Здравствуй, бор! Ты всё тот же, так же вечно рвешься вершинами к небесам и ползаешь корнями по земле, протягиваешь на дорогу к людям свои мохнатые лапы и щедро разбрасываешь желтые смолистые шишки… Ты всё тот же, а вот я… я – другой! Раньше я больше всего любил побыть наедине с тобой, послушать, как ты шумишь в ветер и шепчешься с дождем. Больше всего на свете любил я тебя, ружье и собаку, белую умную Джальму!.. А теперь… Изменил я всем вам, больше всех и всего на свете люблю теперь одну девушку – ее зовут Зоей!..

– Зо-я! – закричал я в бор, и он начал шептать что-то, бросил в меня сухой желтой шишкой и ударил мохнатой колючей лапой по шляпе.
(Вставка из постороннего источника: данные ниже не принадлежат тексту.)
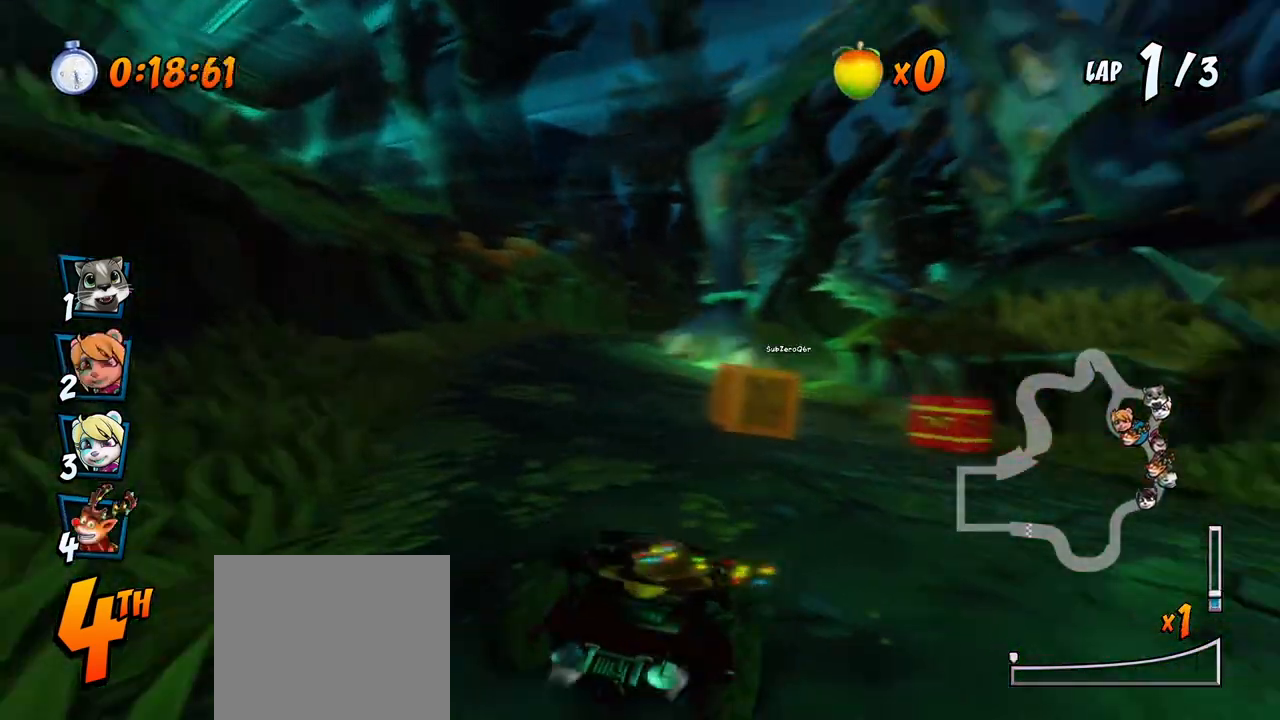
{"buttons": ["CROSS", "DPAD_LEFT"], "left_stick": "center", "right_stick": "center", "events": [[100, "DPAD_LEFT", "down"]]}
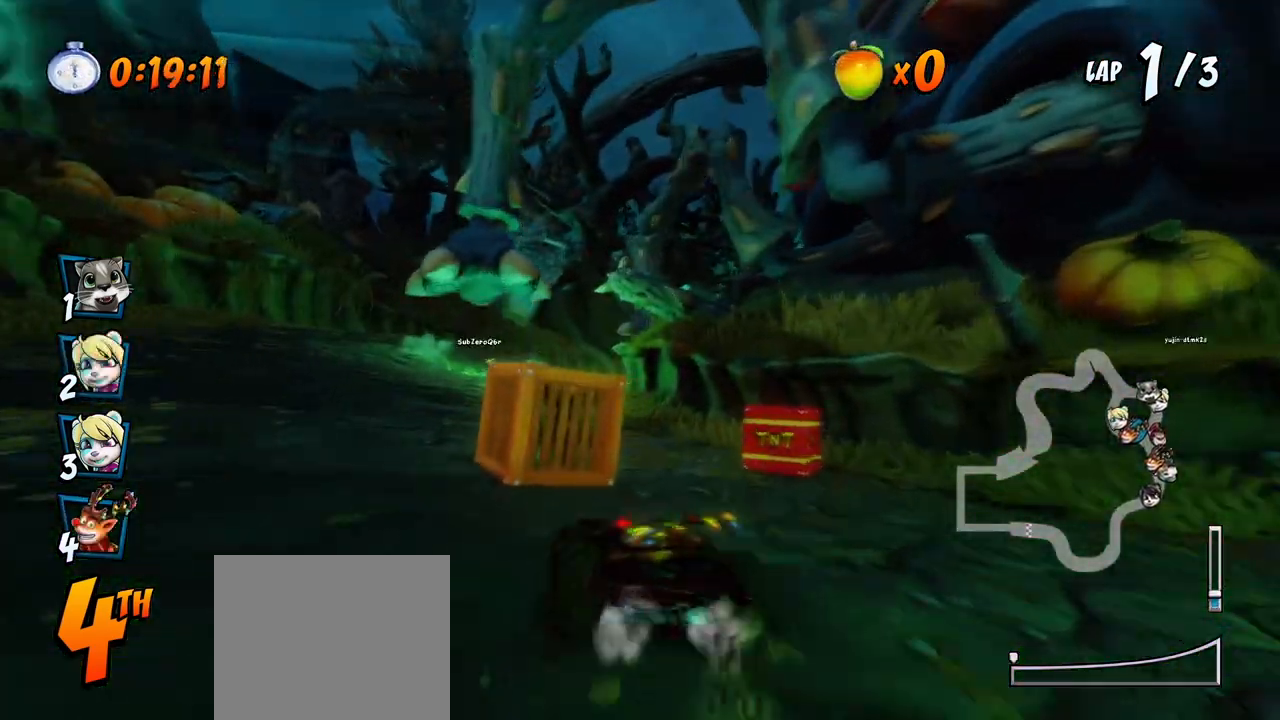
{"buttons": ["CROSS", "R2", "DPAD_UP", "DPAD_RIGHT"], "left_stick": "center", "right_stick": "center", "events": [[200, "R2", "down"], [250, "DPAD_LEFT", "up"], [367, "DPAD_RIGHT", "down"], [383, "DPAD_UP", "down"]]}
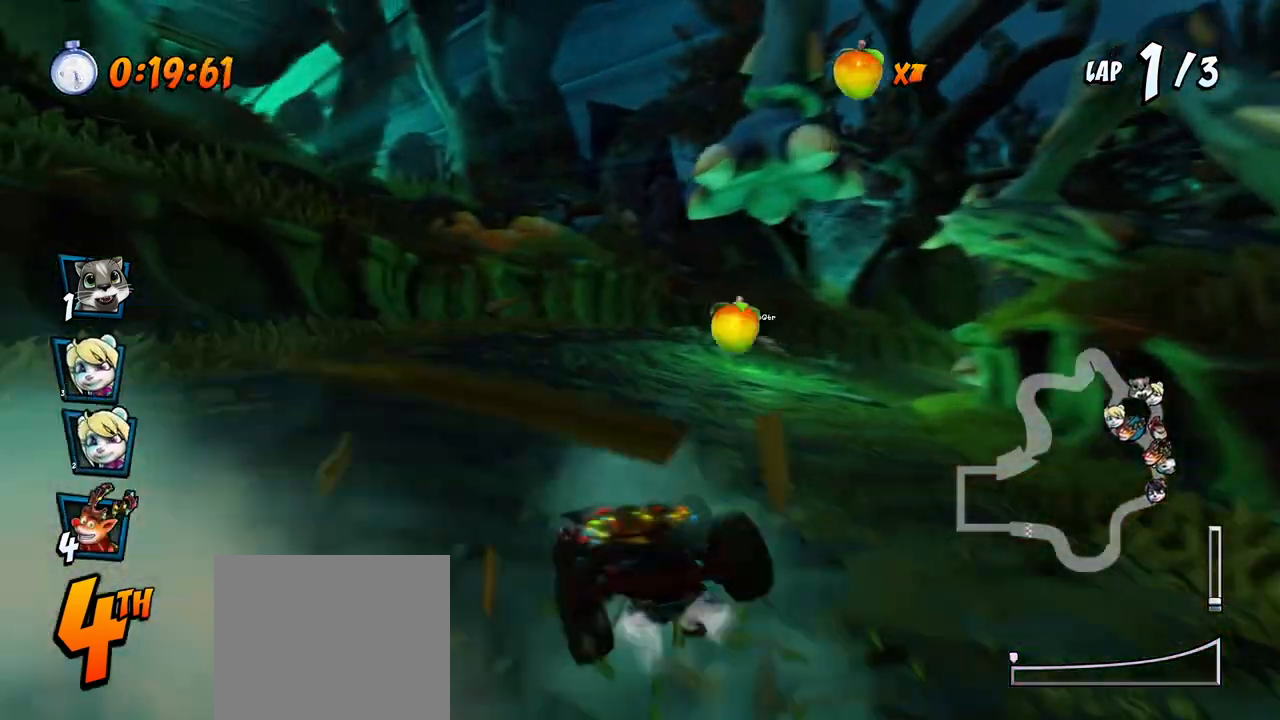
{"buttons": ["CROSS", "R2", "DPAD_LEFT"], "left_stick": "center", "right_stick": "center", "events": [[267, "DPAD_UP", "up"], [383, "DPAD_UP", "down"], [467, "DPAD_LEFT", "down"], [467, "DPAD_RIGHT", "up"], [500, "DPAD_UP", "up"]]}
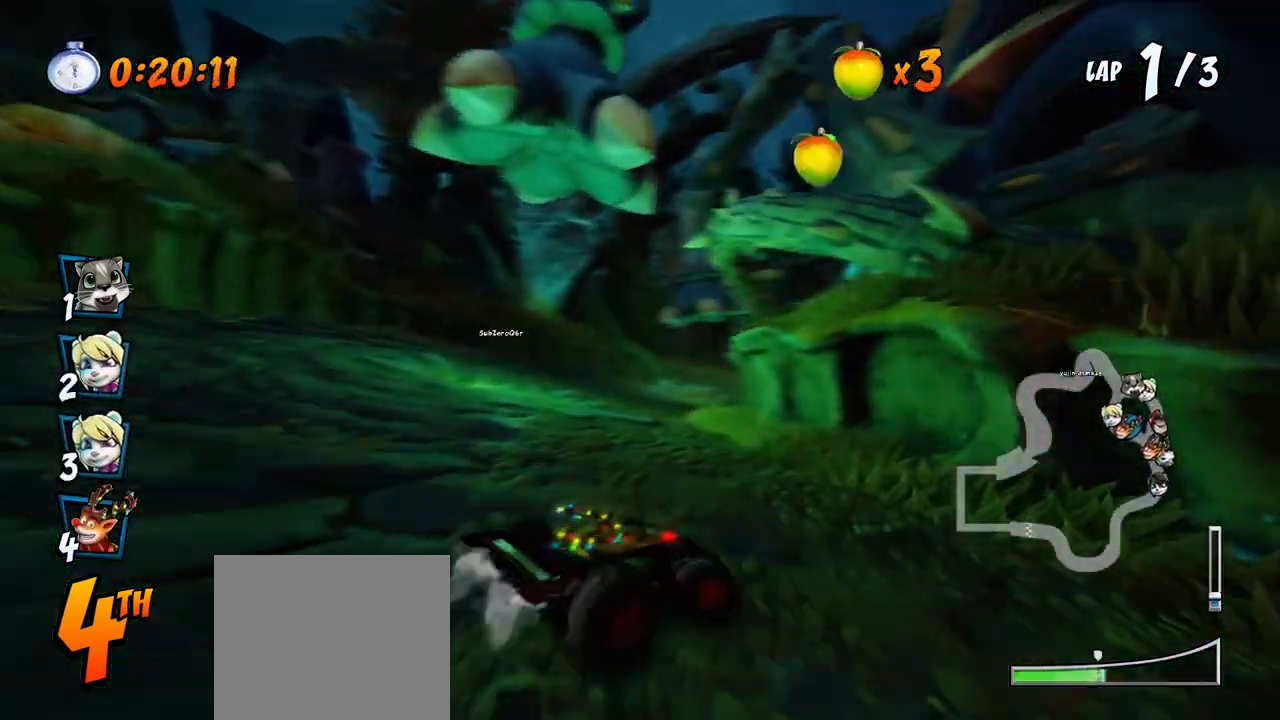
{"buttons": ["CROSS", "L1", "R2", "DPAD_UP", "DPAD_LEFT"], "left_stick": "center", "right_stick": "center", "events": [[400, "DPAD_UP", "down"], [433, "L1", "down"]]}
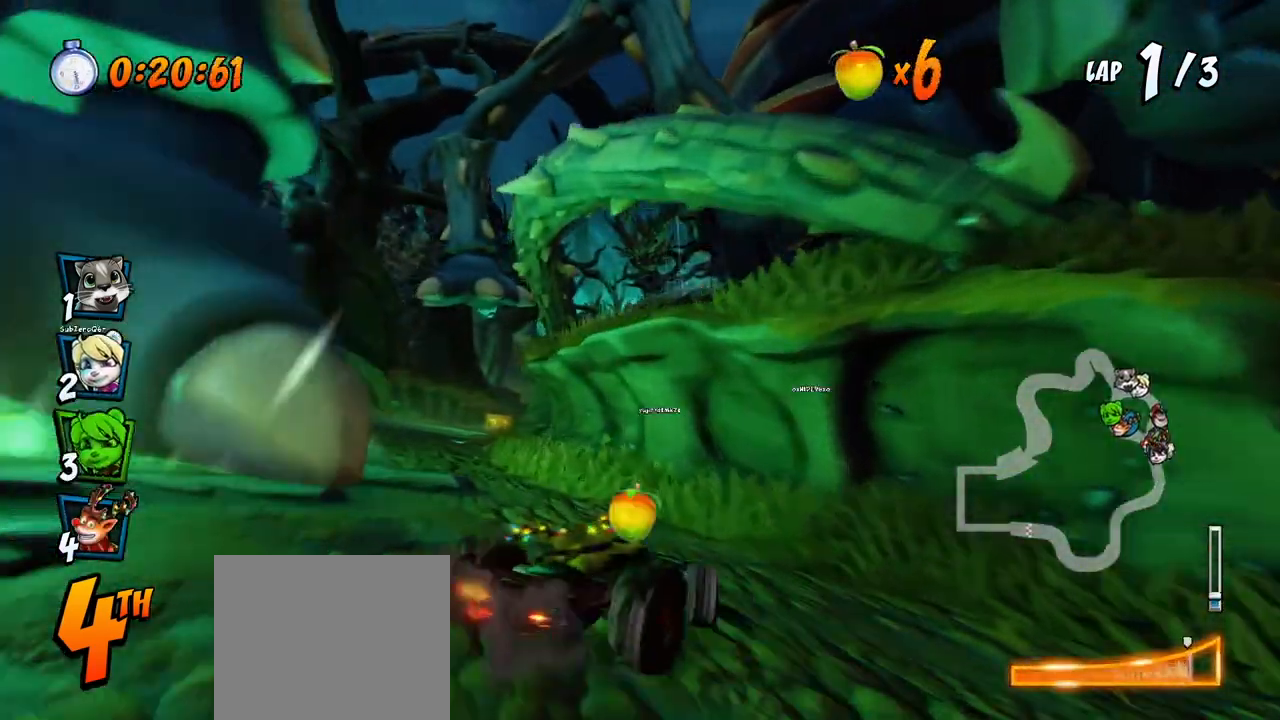
{"buttons": ["CROSS", "R2", "DPAD_UP", "DPAD_LEFT"], "left_stick": "center", "right_stick": "center", "events": [[183, "L1", "up"], [283, "R2", "up"], [367, "R2", "down"]]}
– Ничего, брат, не поделаешь: судьба!

– Ну-ну, шагайте по-лошадински! Недалечко уж… Дождичка бы, барин, надо…

– С удовольствием бы, да не могу, братец!..

– Хм… Чудной! Я про Бога, а ты… Что человек может? Пыль мы с тобой… Хм… Ехал я намедни с вашей сродственницей, с… Как ее? Мудрено зовут. Чай, знаешь?

– А-а! С Калерией Владимировной?

– Вот-вот!.. Имечко придумали.

– Ну!

– Ну, разговорились. То да се… В Елшанке молодой мужик топором свою бабу зарубил… По этому случаю разговор-то… – За что? – спрашивает. – С другим, баю, пымал, с парнем. – Кого – спрашивает – жалеешь: жену али мужа? – Я то-есть. – Мужа, баю. – Почему? – За ее грех, баю, страдание примет и на земли, и на небеси: здесь в каторге, а там в огонь вечный. А она, стерва, смертью, кровью своей на том свете оправдается: получила свое!..

– Ну!

– А она, это твоя сродственница-то, и говорит: коли мужа не любишь, так можно с другим… то-есть путаться… А Бог-то, баю! А что, бает, Он, Бог-то, исправник, что ли? Кого хочу, того и люблю… Это, бает, моя воля…

С этого начался наш разговор с ямщиком о любви.

– Одна любовь, барин, от Бога, а другая от чёрта. Коли заслужил перед Господом – Он тебе хорошую бабу предоставит, а не заслужил, за это дело чёрт возьмется…

– Ну!

– Он, чёрт-то, такую тебе подсунет, что либо сам повесишься, либо ее прикончишь. На земле всю жисть промаешься, да и на тоём свету поплачешь. Баба, брат, дело сурьезное!..

Захотелось мне сказать ямщику, что я уже полюбил, что я уже получил от Бога «бабу» и счастлив.

– Я, брат, понимаю… Невеста у меня есть… Хорошая, красивая, умная…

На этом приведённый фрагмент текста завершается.